• _Directive_:
Lay out every line of the records below as a Markdown table with two columns, Row for the line number and Text for the line itself, skipping any blank lines. Leave the pictures out of the answer.

• _Items_:
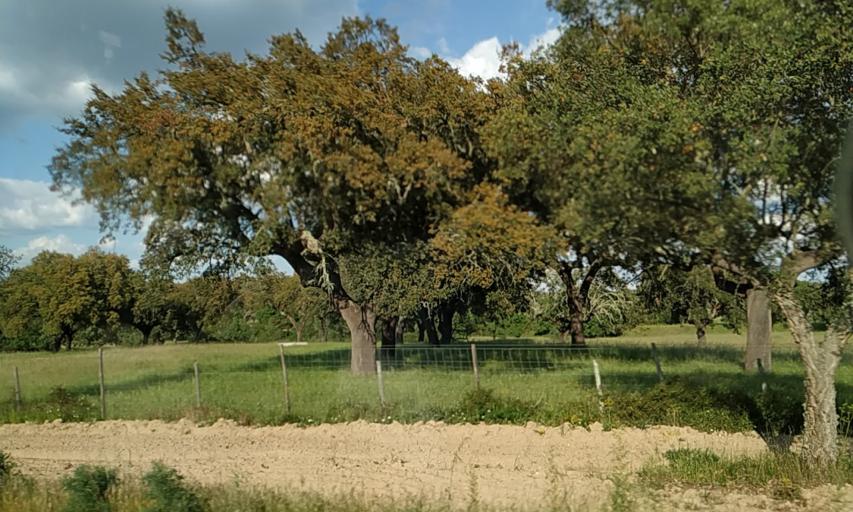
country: PT
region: Portalegre
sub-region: Portalegre
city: Urra
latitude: 39.2157
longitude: -7.4585
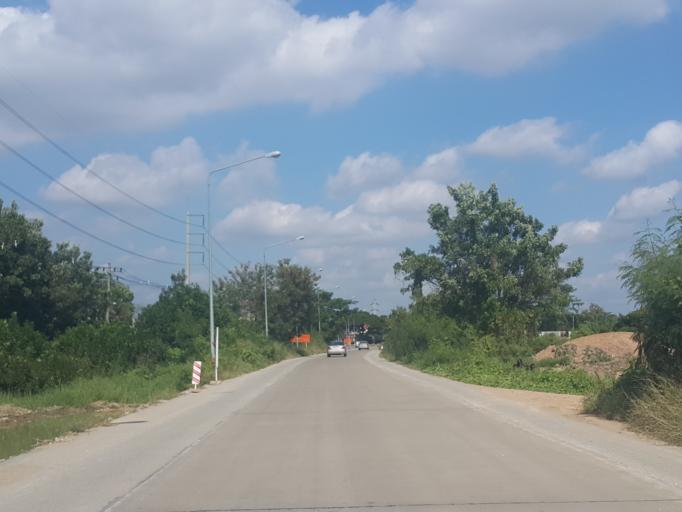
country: TH
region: Chiang Mai
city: Saraphi
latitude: 18.7355
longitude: 99.0349
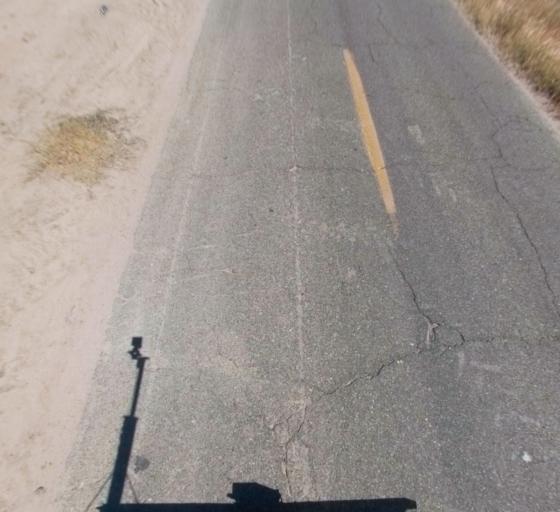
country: US
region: California
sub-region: Fresno County
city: Biola
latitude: 36.8444
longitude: -120.0010
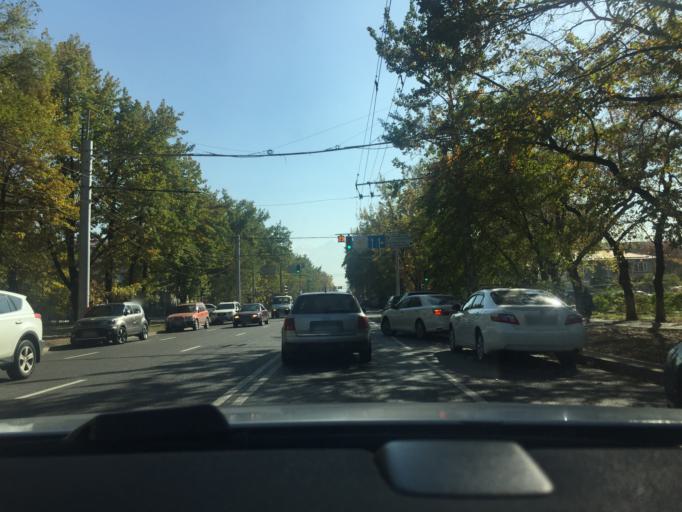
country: KZ
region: Almaty Qalasy
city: Almaty
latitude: 43.2509
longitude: 76.9025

• _Result of this task_:
| Row | Text |
|---|---|
| 1 | country: PT |
| 2 | region: Portalegre |
| 3 | sub-region: Portalegre |
| 4 | city: Urra |
| 5 | latitude: 39.2157 |
| 6 | longitude: -7.4585 |
| 7 | country: TH |
| 8 | region: Chiang Mai |
| 9 | city: Saraphi |
| 10 | latitude: 18.7355 |
| 11 | longitude: 99.0349 |
| 12 | country: US |
| 13 | region: California |
| 14 | sub-region: Fresno County |
| 15 | city: Biola |
| 16 | latitude: 36.8444 |
| 17 | longitude: -120.0010 |
| 18 | country: KZ |
| 19 | region: Almaty Qalasy |
| 20 | city: Almaty |
| 21 | latitude: 43.2509 |
| 22 | longitude: 76.9025 |